Namun, meskipun kontribusinya besar, optimalisasi sektor pertanian di NTT masih menghadapi tantangan seperti rendahnya produktivitas dan keterbatasan infrastruktur. Melihat potensi dan tantangan sektor pertanian di NTT, gereja bersama pemerintah memiliki peluang strategis untuk berkolaborasi dalam program-program pemberdayaan umat, antara lain: pelatihan, penyuluhan, pemberian modal usaha, fasilitasi pemasaran produk pertanian/olahan pertanian, penyediaan infrastruktur pendukung pertanian, serta peningkatan akses terhadap teknologi pertanian yang modern dan ramah lingkungan. Saya berkeyakinan bahwa, jika gereja di NTT memiliki spirit yang sama, tergerak menjadi inkubator dalam ekosistem pemberdayaan ekonomi jemaat/umat ini, tentu tidak hanya dapat mencapai kemandirian umat itu sendiri, tetapi juga kemandirian bagi gereja.

Inkubasi terhadap suatu aktifitas ekonomi tidak perlu mengejar keuntungan yang berlimpah, tetapi cukup untuk mewujudkan kesejahteraan sosial yang adil, stabil dan merata. Karena ekonomi yang dibangun atas dasar keimanan bukan hanya mengejar pertumbuhan, tetapi juga keberkahan dan kebaikan untuk semua. Sebagaimana firman Tuhan yang disampaikan oleh Nabi Yeremia kepada bangsa Israel: “Usahakanlah kesejahteraan kota ke mana kamu Aku buang, dan berdoalah untuk kota itu kepada TUHAN, sebab kesejahteraannya adalah kesejahteraanmu. (Yeremia 29:7)”. Firman Tuhan ini mengandung makna, bahwa gereja dengan semangat persekutuan umat Allah bisa menjadi agen perubahan yang menggerakkan umat untuk turut serta dalam usaha bersama meningkatkan pertumbuhan ekonomi, menuju NTT yang lebih sejahtera.

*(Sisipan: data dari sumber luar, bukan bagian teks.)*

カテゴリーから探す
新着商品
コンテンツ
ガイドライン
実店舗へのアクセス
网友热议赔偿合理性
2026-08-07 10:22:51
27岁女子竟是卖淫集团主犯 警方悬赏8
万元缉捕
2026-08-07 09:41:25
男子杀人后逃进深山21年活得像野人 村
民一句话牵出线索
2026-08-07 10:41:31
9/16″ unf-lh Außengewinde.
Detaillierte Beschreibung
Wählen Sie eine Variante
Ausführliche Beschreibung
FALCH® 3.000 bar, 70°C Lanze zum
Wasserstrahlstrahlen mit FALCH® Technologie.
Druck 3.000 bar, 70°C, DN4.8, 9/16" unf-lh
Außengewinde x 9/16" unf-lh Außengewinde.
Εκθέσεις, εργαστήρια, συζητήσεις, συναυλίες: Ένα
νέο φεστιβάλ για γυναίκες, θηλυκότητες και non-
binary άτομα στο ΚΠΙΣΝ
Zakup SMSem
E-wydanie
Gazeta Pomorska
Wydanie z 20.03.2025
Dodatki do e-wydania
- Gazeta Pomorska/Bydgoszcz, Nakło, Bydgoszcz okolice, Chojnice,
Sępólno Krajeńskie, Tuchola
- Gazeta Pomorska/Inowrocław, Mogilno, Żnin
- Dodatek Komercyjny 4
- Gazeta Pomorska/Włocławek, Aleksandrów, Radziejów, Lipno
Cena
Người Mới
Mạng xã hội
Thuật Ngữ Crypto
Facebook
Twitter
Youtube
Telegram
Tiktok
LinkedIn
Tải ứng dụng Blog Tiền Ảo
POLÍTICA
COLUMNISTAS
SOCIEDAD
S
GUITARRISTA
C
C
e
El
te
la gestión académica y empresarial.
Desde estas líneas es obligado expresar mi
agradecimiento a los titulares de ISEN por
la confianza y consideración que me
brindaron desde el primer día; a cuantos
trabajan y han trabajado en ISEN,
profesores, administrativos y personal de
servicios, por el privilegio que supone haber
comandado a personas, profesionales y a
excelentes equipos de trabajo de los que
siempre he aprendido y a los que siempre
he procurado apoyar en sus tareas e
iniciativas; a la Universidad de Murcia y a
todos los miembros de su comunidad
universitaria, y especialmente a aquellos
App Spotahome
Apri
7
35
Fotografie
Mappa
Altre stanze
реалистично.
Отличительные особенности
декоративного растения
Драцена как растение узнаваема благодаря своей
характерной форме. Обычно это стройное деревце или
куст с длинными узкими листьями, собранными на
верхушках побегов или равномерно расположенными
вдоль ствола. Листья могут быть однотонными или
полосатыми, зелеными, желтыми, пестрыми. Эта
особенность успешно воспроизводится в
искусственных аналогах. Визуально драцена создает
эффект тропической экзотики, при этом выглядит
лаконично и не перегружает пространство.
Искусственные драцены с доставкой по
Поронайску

Pada akhirnya, kebangkitan Kristus tidak hanya berbicara tentang kemenangan atas kematian, tetapi juga tentang kebangkitan harapan, termasuk bagi mereka yang tertindas oleh kemiskinan. Kini saatnya bagi kita semua, sebagai tubuh Kristus di dunia, mengambil peran aktif dalam setiap karya penebusan sosial, menjadikan “NTT: Nusa Termaju dan Termakmur”.